This week's blog post comes to us from Calm and Confident Doula Laura Gardener, in honor of the week's theme of love....
We’ve all had lovers who didn’t quite speak the same language that we spoke. “S/he never buys me flowers.”, “Why do I always have to say ‘I love you’ first?”, “They never cook my favorite foods.” or, “If only s/he would give me a neck massage without me having to ask!”. Most definitely, there are words and actions that make us feel cared for. Much of this is shaped in our early childhood- Mom cooked chicken soup when we were sick; Dad kissed our boo-boos when we fell; Grandma always gave us a special treat when we visited. Additionally, some of our ‘language of love’ gets defined by our first boyfriends and girlfriends: “ Jesse gave homemade Valentines.”; “Kit made bouquets of flowers from their garden.” ;Sal wrote little love notes to me every day.”
As parents, we can experience the same disconnect in terms of love language. Our teenager no longer wants to spend time with us. They shrug when we give them a hug or a kiss. They no longer bring home drawings for our refrigerator. The teenager, in turn, may be thinking, “If they really loved me then they’d just back off and give me some space!” However, even as early as infancy, we and our children can experience communication gaps. “The baby never makes eye contact with me.”, “She smiled for my husband but not at me!”, “He never stops screaming- I swear, he hates me!”
As Postpartum Doulas, part of our job is to serve like Cyrano de Bergerac and translate love languages. We help parents and their infants better understand each other. For instance, we might say, “Oh, look at how the baby is gazing at you!” Or, “See how she turns her head when you speak?” Or, “He looks so content at your breast.” In turn, we can help mothers and fathers to better adjust their behavior so that the baby feels most comforted. “You might consider this additional position for nursing...” “When the baby is crying like that, you might try…” “I think that particular cry might mean… what do you think?” With our words and actions, we can help parent and infant to better understand each other and better meet their emotional and physical needs.

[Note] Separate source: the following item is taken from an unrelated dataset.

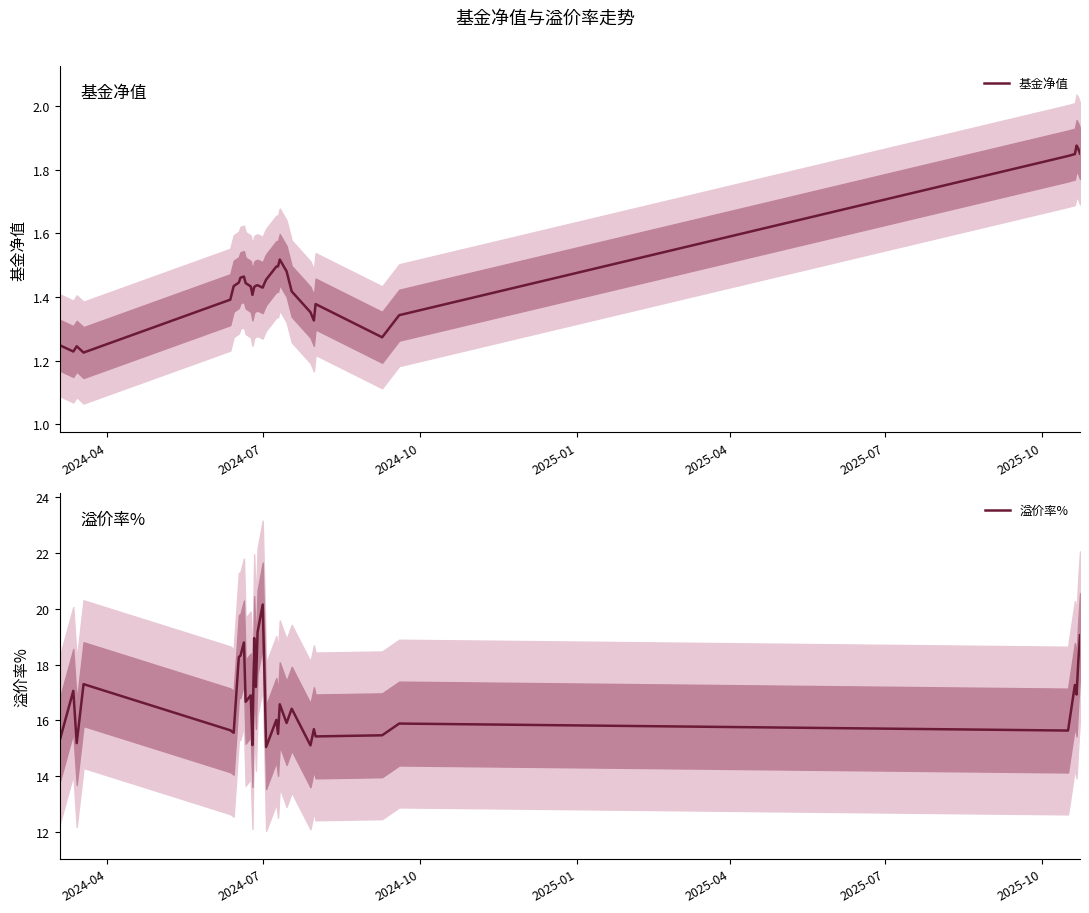

What is the difference between the maximum and minimum values in the 溢价率% series?

5.1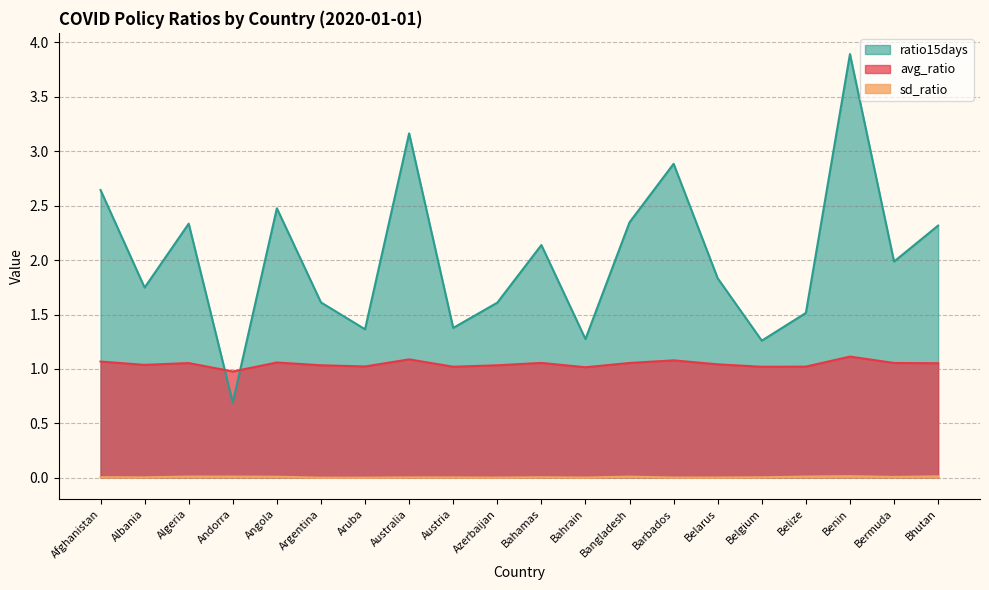

Rank the series by their average value, from highest to lowest.

ratio15days, avg_ratio, sd_ratio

Prenatally, something that we could do as Doulas is create a tool that helps parents identify their own languages of love. Parents, try asking your partner how they know you love them? What is that you say or do that shows love to your partner? What are you looking for from your partner that shows love? What do they imagine their own needs and wants will be from the newborn, and also what do they imagine will feel most loving to an infant? Have parents try completing these sentences:
1) I will feel that my infant loves me if…
2) My infant will feel love from me if…
3) Things that I can do to help my infant feel loved include…
As Doulas, we can help our clients to consider whether their expectations are realistic while simultaneously helping to best meet everyone’s most essential needs. Being able to speak and understand each other’s love languages is the basis for achieving secure attachment between parent and infant. Secure parental/infant attachment creates the basis for continued healthy attachment throughout life.
Gary Chapman’s book, The Five Love Languages, gives us some helpful insights into the ways people perceive love. He refers to five primary “Love Languages”:
Words of Affirmation- This language uses words to affirm other people.
Acts of Service- For these people actions speak louder than words.
Receiving Gifts- For some people what makes them feel most loved is to receive a gift.
Quality Time- This language is all about giving the other person your undivided attention
Physical Touch- To this person nothing speaks more deeply than appropriate touch.
* (these descriptions come from The Five Love Languages-go take a look at the book if you are interested.)
Laura Gardener is a Postpartum Doula who is part of the team at Calm and Confident Doula Services. Her undergraduate honors thesis in psychology focused on ‘Maternal-Infant Attachment in High-Stress Pregnancies’. As a Masters level psychotherapist, she routinely addresses attachment issues with her clients. She continues to do so now, as a Doula.